Arnold Salomons werd echter op het laatste transport vanuit Theresienstadt naar Auschwitz gedeporteerd.

Lilly Goldschmidt overleefde: ze werd bevrijd uit Theresienstadt. Stolpersteine ​​voor haar familie Goldschmidt bevindt zich op Beethovenstraße 60 in Frankfurt.

De familie Salomons Stolpersteine, geïnstalleerd op 19 mei 2018, is geïnitieerd door Rosemarie Reh, inwoner van Karl-Albert-Straße 33.

Voor foto's en het meer gedetailleerde verhaal van de familie Salomons, bezoek Frankfurt am Main Stolpersteine pagina voor de Salomons.

"Stolpersteine" is een kunstproject in Europa van Gunter Demnig ter herdenking van slachtoffers van het Nationaal-Socialisme (nazisme). Stolpersteine (struikelstenen) zijn kleine, 10x10cm messing plaquettes geplaatst in de stoep voor de laatste vrijwillige residentie van (meestal Joodse) slachtoffers die zijn vermoord door de nazi's.
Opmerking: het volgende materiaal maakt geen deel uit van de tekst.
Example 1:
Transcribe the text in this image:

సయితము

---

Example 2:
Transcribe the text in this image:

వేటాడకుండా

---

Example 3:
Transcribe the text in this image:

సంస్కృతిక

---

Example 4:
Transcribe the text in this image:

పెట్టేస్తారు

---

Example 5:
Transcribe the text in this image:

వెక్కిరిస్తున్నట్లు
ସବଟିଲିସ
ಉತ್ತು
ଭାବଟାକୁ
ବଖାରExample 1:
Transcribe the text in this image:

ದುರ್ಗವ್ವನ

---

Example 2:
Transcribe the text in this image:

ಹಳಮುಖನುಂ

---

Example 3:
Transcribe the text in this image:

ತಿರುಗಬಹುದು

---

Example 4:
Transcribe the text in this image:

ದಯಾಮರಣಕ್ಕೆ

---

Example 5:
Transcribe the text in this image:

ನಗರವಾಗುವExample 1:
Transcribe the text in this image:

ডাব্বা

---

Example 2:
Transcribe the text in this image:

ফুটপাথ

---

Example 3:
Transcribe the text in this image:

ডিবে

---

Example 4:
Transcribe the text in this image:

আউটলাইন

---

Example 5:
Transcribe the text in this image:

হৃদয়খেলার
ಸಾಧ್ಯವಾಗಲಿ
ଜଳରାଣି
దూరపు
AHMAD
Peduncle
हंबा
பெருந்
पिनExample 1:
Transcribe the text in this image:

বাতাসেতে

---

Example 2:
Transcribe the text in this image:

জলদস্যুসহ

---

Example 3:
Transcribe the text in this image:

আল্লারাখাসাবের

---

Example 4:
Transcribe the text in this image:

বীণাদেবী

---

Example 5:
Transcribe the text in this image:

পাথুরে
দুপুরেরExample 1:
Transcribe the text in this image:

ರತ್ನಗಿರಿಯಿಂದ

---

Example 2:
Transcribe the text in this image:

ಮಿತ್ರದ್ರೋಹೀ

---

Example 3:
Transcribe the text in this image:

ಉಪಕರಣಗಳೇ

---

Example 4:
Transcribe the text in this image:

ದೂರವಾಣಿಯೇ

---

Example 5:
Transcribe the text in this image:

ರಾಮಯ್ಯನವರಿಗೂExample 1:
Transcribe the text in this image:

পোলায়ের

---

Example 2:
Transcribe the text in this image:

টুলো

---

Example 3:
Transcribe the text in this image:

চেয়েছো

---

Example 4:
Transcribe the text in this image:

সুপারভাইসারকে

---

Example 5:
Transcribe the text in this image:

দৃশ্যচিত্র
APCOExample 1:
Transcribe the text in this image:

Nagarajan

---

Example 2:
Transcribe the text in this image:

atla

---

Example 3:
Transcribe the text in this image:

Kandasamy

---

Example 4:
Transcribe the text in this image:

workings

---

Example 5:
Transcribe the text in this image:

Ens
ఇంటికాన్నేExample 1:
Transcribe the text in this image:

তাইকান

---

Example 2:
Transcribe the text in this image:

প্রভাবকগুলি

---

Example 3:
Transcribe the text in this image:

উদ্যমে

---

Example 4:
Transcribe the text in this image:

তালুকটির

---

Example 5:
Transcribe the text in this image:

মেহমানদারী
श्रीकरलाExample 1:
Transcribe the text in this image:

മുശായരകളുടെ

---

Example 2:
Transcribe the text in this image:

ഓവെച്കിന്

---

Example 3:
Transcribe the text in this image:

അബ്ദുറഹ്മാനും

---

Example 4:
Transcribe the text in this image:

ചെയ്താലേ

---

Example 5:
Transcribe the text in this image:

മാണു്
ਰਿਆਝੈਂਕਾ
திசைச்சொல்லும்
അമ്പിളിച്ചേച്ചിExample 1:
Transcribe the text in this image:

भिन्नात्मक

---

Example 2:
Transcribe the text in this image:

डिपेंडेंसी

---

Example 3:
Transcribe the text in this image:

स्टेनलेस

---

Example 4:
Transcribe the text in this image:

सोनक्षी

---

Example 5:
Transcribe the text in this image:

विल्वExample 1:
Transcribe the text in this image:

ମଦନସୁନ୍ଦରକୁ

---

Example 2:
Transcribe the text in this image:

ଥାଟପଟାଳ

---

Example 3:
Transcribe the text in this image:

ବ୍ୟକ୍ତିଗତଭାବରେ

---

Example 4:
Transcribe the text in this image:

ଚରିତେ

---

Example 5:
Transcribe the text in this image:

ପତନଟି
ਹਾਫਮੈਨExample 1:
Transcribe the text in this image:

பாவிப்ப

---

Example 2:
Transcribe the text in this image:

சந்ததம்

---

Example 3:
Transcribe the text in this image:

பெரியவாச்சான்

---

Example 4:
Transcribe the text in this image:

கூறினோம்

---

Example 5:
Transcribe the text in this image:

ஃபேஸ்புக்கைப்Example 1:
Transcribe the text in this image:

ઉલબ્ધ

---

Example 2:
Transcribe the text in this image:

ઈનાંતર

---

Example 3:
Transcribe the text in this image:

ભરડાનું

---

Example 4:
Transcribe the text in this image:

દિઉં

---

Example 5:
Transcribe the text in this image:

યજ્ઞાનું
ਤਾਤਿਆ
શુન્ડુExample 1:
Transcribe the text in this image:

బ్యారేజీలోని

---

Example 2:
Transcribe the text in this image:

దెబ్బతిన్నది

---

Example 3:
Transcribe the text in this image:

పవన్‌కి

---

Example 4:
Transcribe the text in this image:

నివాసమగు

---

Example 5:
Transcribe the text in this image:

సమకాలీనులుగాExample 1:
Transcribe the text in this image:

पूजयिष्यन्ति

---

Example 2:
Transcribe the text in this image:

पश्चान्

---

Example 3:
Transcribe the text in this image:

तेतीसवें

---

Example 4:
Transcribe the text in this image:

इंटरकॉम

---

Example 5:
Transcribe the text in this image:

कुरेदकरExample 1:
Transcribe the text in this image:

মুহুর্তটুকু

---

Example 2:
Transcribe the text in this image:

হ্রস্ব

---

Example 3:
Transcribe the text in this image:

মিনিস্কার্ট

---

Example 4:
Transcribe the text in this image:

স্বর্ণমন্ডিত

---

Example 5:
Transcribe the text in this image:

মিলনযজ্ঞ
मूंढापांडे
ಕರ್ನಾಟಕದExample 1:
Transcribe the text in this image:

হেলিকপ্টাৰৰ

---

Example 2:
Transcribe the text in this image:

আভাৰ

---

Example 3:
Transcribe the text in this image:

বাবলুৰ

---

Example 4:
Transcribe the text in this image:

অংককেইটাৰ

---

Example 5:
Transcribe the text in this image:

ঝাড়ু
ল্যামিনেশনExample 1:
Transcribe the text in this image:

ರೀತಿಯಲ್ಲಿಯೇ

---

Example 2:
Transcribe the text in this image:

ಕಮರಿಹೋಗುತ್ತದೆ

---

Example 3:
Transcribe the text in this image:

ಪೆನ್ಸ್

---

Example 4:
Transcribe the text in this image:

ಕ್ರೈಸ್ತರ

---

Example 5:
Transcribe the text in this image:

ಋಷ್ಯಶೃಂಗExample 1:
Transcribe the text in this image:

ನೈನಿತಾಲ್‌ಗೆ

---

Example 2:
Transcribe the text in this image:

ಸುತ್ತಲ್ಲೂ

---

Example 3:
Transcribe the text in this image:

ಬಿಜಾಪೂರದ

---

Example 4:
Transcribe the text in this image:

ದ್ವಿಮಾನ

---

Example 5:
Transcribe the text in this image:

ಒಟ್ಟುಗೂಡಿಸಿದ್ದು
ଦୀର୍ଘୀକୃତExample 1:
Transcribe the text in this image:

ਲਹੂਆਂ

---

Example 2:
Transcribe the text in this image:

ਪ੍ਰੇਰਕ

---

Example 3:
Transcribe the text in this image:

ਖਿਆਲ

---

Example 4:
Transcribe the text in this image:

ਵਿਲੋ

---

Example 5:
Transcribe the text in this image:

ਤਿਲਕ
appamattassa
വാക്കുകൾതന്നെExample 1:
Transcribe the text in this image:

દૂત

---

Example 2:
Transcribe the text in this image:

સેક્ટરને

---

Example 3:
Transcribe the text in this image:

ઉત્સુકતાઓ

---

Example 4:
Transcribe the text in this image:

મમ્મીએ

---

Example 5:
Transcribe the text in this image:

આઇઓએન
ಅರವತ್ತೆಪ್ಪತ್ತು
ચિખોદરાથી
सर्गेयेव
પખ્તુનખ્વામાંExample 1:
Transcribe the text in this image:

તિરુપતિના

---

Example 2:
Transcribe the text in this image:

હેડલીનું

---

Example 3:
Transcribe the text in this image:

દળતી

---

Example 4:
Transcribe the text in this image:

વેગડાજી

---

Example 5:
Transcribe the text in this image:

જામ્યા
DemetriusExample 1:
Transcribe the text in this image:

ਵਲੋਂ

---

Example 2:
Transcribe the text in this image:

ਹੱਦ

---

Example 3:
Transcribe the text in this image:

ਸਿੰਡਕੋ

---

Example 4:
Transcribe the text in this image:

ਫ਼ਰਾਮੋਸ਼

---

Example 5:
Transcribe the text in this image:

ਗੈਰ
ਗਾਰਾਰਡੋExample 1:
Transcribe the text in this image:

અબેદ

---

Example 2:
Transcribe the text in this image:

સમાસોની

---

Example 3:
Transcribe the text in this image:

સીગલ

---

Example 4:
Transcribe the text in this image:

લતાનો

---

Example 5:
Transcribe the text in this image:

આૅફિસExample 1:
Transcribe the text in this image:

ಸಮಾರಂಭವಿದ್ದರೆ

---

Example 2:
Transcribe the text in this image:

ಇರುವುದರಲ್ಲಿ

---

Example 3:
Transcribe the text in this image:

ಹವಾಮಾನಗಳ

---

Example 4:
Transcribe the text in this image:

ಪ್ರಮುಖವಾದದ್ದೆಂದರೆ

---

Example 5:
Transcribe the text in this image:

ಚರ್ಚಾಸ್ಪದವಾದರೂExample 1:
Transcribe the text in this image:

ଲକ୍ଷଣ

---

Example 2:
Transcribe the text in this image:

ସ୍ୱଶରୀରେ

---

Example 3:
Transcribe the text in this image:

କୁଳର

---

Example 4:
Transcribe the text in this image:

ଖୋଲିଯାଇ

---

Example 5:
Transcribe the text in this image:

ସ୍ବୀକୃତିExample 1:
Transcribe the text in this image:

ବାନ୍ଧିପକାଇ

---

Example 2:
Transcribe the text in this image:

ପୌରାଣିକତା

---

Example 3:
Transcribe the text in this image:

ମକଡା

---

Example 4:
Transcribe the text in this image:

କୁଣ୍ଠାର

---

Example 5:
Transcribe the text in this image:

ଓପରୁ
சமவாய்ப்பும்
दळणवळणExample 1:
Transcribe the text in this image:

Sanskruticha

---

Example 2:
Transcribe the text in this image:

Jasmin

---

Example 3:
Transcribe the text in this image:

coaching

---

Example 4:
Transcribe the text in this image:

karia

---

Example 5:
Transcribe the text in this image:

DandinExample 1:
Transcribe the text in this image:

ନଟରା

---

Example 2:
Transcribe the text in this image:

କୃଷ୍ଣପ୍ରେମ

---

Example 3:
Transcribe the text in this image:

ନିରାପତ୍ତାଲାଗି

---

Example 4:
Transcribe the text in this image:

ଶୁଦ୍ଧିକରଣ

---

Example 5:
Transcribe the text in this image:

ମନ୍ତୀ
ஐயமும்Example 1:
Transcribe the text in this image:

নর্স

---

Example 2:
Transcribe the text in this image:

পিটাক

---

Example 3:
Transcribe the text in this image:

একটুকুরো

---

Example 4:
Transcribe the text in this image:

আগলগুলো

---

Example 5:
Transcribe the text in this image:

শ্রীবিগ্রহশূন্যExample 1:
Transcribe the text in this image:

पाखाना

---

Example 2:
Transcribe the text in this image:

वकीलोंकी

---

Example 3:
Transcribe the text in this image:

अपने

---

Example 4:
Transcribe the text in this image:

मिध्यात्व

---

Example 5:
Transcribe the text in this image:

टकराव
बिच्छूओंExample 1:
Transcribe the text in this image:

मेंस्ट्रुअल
Elke plaquette is gegraveerd met de naam van het slachtoffer, de geboortedatum en de plaats (meestal een concentratiekamp) en de datum van overlijden. Op deze manier geeft Gunter Demnig een individueel gedenkteken aan elk slachtoffer. Eén steen, één naam, één persoon. Hij citeert de Talmoed: "Een mens wordt alleen vergeten als zijn of haar naam wordt vergeten."

Heeft u zelf meer informatie over deze locatie? Lever het aan!